[[ SOURCE MATERIAL open ]]
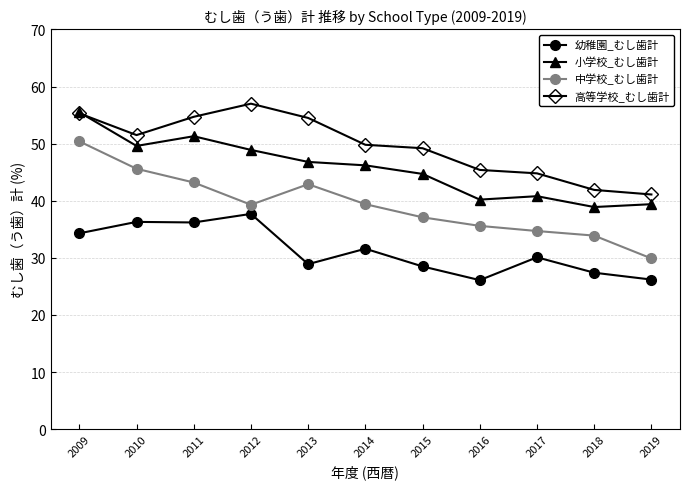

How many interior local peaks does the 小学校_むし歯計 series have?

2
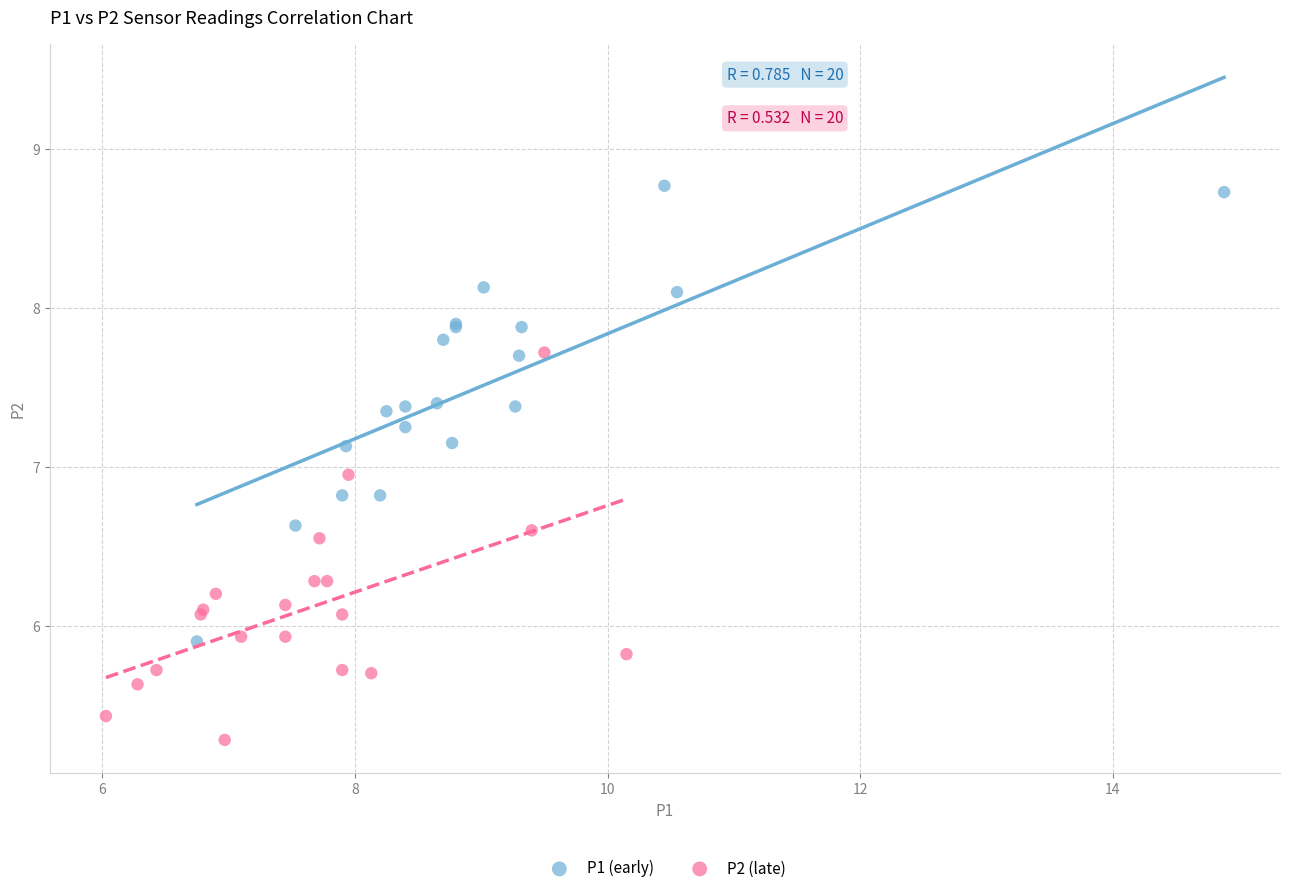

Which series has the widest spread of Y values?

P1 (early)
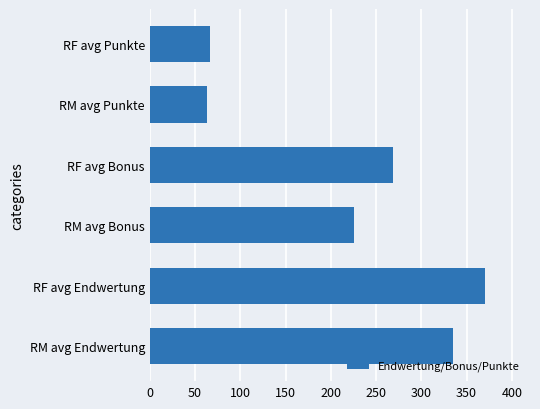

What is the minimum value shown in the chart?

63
[[ SOURCE MATERIAL closed ]]
[[ SOURCE MATERIAL open ]]
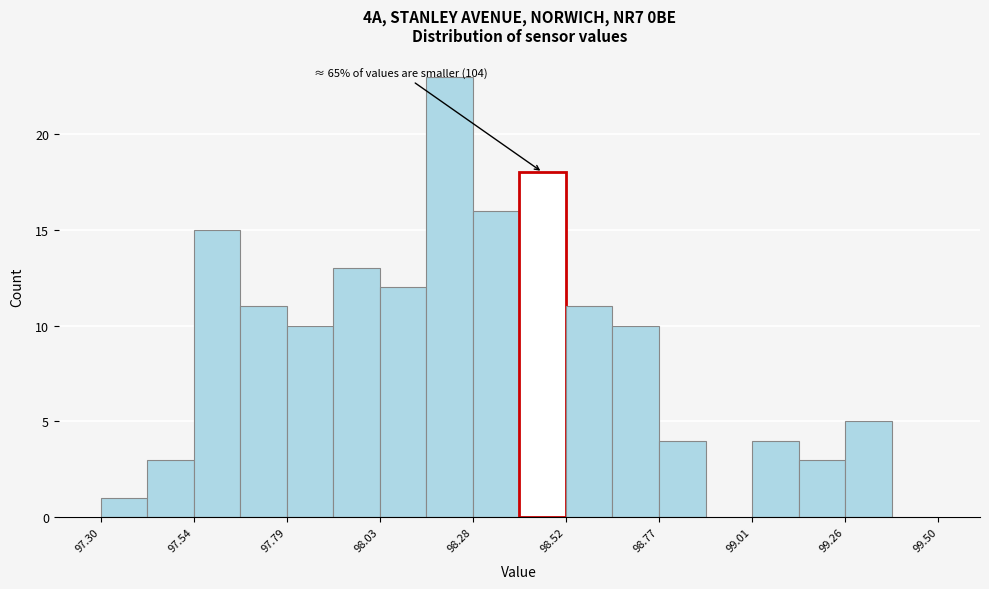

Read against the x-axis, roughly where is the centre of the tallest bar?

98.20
[[ SOURCE MATERIAL closed ]]
• YOUR OBJECTIVE
Reproduce the stretch of records from the line containing "How many interior" through the line containing "What is the minimum value shown in the chart?", including both of those lines. Leave out the pictures.

• TASK OUTPUT
How many interior local peaks does the 小学校_むし歯計 series have?

2

Which series has the widest spread of Y values?

P1 (early)

What is the minimum value shown in the chart?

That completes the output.